Fawzia Koofi was left to die as an infant just because she was born female. She grew up grateful for her life, however, and she studied hard and earned a degree in Afghanistan. Fawzia broke barriers and challenged the norms; as a result, she became the first Afghan woman to ever hold the position of Second Deputy Speaker of the Afghan Parliament.
She authored “Letters to my Daughters,” a memoir dedicated to her two teenage kids, Shuhra and Shaharzad. It chronicled the significant daily battles she faced as a single mom and female politician in a country as oppressive as Afghanistan.
Another book followed: “The Favored Daughter: One Woman's Fight to Lead Afghanistan into the Future,” co-written with Nadene Ghouri. Below is an excerpt:
"They often try to kill me.
Recently they have tried even harder than usual to murder me, threatening my home, tracking my journeys to work so they can lay a bomb as my car passes, even firing on a convoy of police vehicles that was supposed to protect me. One recent gun attack on my car lasted for 30 minutes, killing two policemen.

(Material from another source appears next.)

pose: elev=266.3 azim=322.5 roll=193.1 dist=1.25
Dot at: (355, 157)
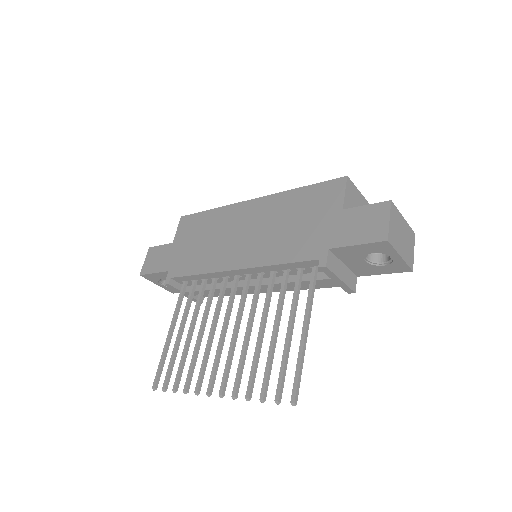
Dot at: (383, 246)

I stayed inside the vehicle, not knowing if I would be alive or dead when it was over.
I know the Taliban and those others who seek to silence me for speaking out against corruption and bad leadership in my country will not be happy until I am dead.
But on this day I ignored the threat. I have ignored countless similar threats, because if I didn't, I could not do my job.
But I felt the threat. I always feel it. That's the very nature of threat, and those who threaten know that.
I awoke my eldest daughter, Shaharzad, who is twelve, at 6:00 a.m. and told her that if I didn't come home from this trip in a few days, she was to read the letter to her ten-year-old younger sister, Shuhra. Shaharzad's eyes, full of questions, met mine. I placed my finger to her lips and kissed her and her sleeping sister on the forehead as I quietly left the room and closed the door.
I regularly tear myself away from my children to do my work, despite knowing I might well be murdered. But my job is to represent the poorest people of my nation. That purpose, along with raising my two beautiful daughters, is what I live for. I could not on that day, and will not ever, let my people down." (SOURCE: NPR)
Fawzia was selected as a “Young Global Leader” by the World Economic Forum in 2009 and was re-elected in the parliamentary elections the following year. She will run for Afghanistan’s highest political seat in 2018.